From this summer’s petition on racism to the Board of Education:

My first major concern was the presence of a police officer in the school who usually followed Black students around and made many of my peers feel targeted and under surveillance in a place that’s supposed to be a learning environment. - - Iftekar Husain, HCPSS graduate.

In addition, statistics show that having police in schools has resulted in the growing trend of criminalizing behaviors of Black and Brown students which, in white students, are considered typical student misbehaviors.  Overall, school policing does not make schools safer and it makes the educational experience for Black and Brown students substantially less safe.

It was bad policy. It has been found to be both ineffective and harmful.

But Howard County wants more time. These things take time, right?

Let’s talk about time. 

1952  The Supreme Court hears arguments in Brown v. Board of Education.

Early 1950s  Kingdon and Mary Gould saw a need for an independent, non-sectarian school in Howard County.

1954 In a unanimous opinion, the Supreme Court in Brown v. Board of Education overturns Plessy and declares that separate schools are "inherently unequal."

1954 The Goulds, along with Mr. and Mrs. John T. Mason Jr., Judge James Macgill, Mr. Albert Gallatin Warfield, and Mr. and Mrs. William Shippen, opened Glenelg Country School in Howard County on September 23.

Update: I’ve been challenged on the following paragraph, which I wrote in good faith, based on information I had. If I’m not able to confirm it satisfactorily I will retract. - - jam

Will you look at that. A group of highly motivated Howard County citizens got an all-white segregation academy* up and going in just a few years.

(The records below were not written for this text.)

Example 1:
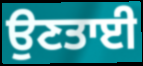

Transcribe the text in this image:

ਉਣਤਾਈ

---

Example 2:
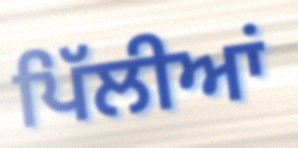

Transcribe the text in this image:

ਪਿੱਲੀਆਂ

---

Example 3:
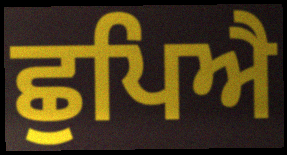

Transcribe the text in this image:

ਛੁਪਿਐ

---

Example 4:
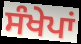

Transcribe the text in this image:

ਸੰਖੇਪਾਂ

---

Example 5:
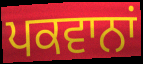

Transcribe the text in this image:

ਪਕਵਾਨਾਂ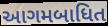
આગમબાધિત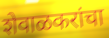
शेवाळकरांचाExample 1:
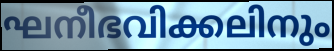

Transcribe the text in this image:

ഘനീഭവിക്കലിനും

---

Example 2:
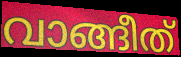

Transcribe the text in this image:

Speedy.

Update, 3/31/22: I have not been able to find verifiable documentation for the above claim. Until such time as I can find and share such proof, I must officially retract it and apologize for including it without more in-depth vetting. - - jam

1955 In Brown II, the Supreme Court orders the lower federal courts to require desegregation "with all deliberate speed."

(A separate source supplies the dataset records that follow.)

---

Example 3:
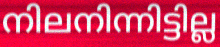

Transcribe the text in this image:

നിലനിന്നിട്ടില്ല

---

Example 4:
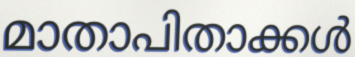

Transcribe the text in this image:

മാതാപിതാക്കൾ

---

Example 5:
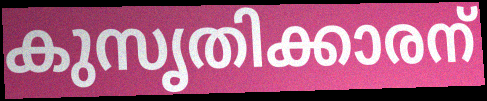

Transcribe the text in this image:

കുസൃതിക്കാരന്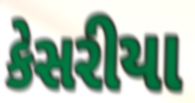
કેસરીયા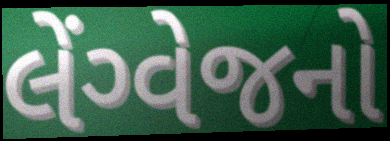
લેંગ્વેજનોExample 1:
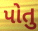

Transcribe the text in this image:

પોતુ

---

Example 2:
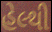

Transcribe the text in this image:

હેલ્થી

1965 Howard County School are fully integrated.

Yes, you read that right. Full integration of schools as required by law took eleven years.

Segregation was always wrong. It reinforced racist ideas and shortchanged generations of Americans  from the quality of education that should have been theirs by right. School segregation walked hand in hand with other strictures imposed on Black Americans to uphold institutional white supremacy. 

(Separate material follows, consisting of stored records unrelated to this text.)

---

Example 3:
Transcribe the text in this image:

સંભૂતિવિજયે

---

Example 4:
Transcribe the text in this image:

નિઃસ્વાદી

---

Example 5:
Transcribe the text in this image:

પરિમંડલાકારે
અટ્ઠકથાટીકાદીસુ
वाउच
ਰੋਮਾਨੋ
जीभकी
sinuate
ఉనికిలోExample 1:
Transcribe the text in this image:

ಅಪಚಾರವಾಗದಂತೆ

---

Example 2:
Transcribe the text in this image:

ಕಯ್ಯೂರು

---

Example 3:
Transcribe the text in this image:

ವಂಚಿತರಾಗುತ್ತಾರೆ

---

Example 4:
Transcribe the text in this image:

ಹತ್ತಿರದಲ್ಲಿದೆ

To review: School segregation was bad policy. It did nothing to promote education and was actually harmful.

But Howard County wanted more time. And those in power took their time, to the detriment of every student whose education was compromised, every young person who was less prepared for higher education or a decent paying job. And all of that meant fewer possibilities, lower salaries, less access to health care, reduced life expectancy. This was not a victimless crime. 

White Howard County was in no hurry to do the right thing because the pain of segregation was not borne by them or their children. And so they moved “with all deliberate speed” for eleven whole years before meeting the requirements of the law.

There’s no wisdom in that. There’s nothing reasonable, or balanced, or admirable about that. People who had it in their power to do good did their utmost to perpetuate harm to school children, for as long as they possibly could.

Refusing to take action on something because you yourself have not experienced the harm in it is precisely where we are today. It reminds me very much of a cartoon by Nathan Pyle:





I’m not surprised that Koung raised the motion to remove SRO’s from schools. Anyone who has been paying attention could have seen this coming. I’m also not surprised that it failed. Howard County’s reputation on ‘taking its time’ on issues concerning race is well-established. But it needs to be raised again. And again. 

School policing actively diminishes the futures of Black and Brown students. Gaslighting community members who bring this issue to the Board is not a victimless crime. 

Moving “with all deliberate speed” is not enough. 









* Information on Brown v. Board taken from the Teaching Tolerance website.
**Glenelg Country School has long since evolved from its racist beginnings, but its origins are widely known.